Zdjęcie ilustracyjne.
W okresie wakacyjnym polskie pociągi często są przepełnione. Podróżni narzekają nie tylko na brak miejsca, ale też na opóźnienia i nagłe zmiany w składach. Do redakcji zgłosiła się pasażerka, która w ostatnich tygodniach przeżyła wyjątkowo frustrującą sytuację w trakcie podróży z Gliwic – mimo posiadanej rezerwacji nie mogła usiąść na swoim miejscu.

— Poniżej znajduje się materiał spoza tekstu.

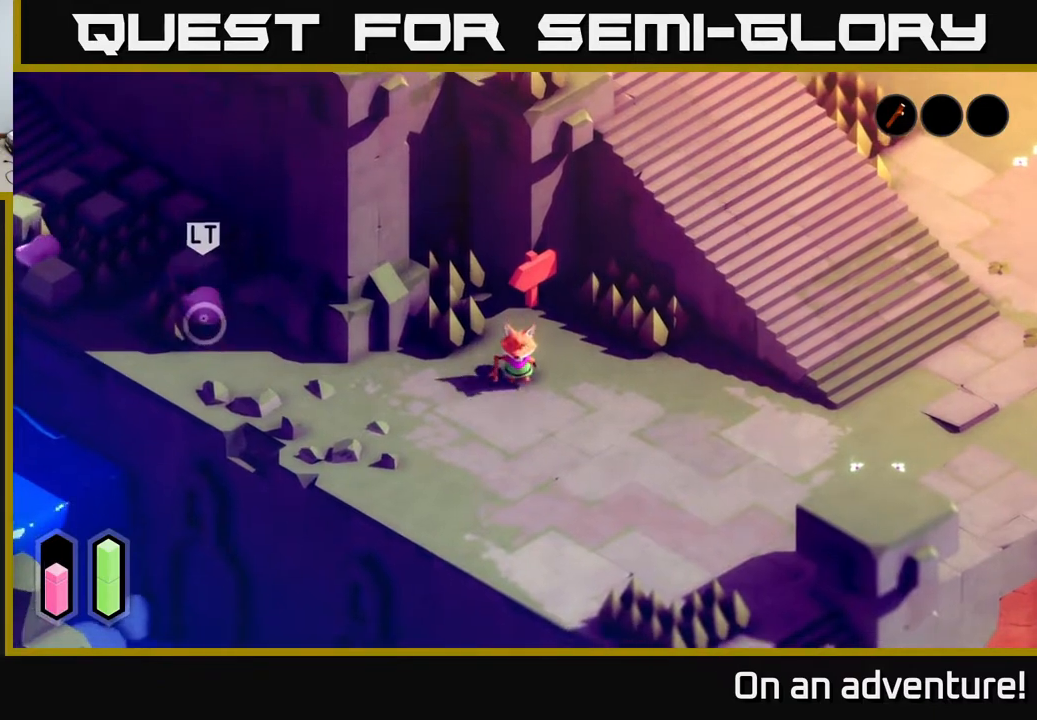
{"buttons": ["L2"], "left_stick": "left", "right_stick": "center", "events": [[183, "left_stick", "left"], [250, "L2", "down"]]}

Coraz częściej pojawiają się skargi na sytuacje, w których osoby z wykupioną miejscówką nie mogą znaleźć swojego miejsca, ponieważ wagon, do którego przypisany był bilet, nie został dołączony do pociągu, np. z powodu awarii. Problem potęgują pasażerowie podróżujący z rowerami, którzy szukają wolnej przestrzeni w zatłoczonych korytarzach, oraz osoby zmuszone w ostatniej chwili przesiadać się do innego składu. Takie okoliczności powodują zdenerwowanie, a czasem wręcz zniechęcają do kolejnych podróży.
Jedna z pasażerek opisała swoją próbę wejścia do pociągu w Gliwicach jako „paranoję”. Jak relacjonuje, nie chodziło wyłącznie o brak wolnych miejsc, lecz także o kompletny chaos z rezerwacjami. – Ludzie wsiadali z rowerami, mieli bilety na wagony, które w ogóle nie znalazły się w składzie – wspomina. Podobne historie spotkały również jej znajomych.
Podróże koleją w wakacje coraz częściej oznaczają nerwowe szukanie miejsca, brak wagonów z miejscówkami czy konieczność wędrowania po całym pociągu. W szczycie sezonu pasażerowie muszą liczyć się z takimi niedogodnościami.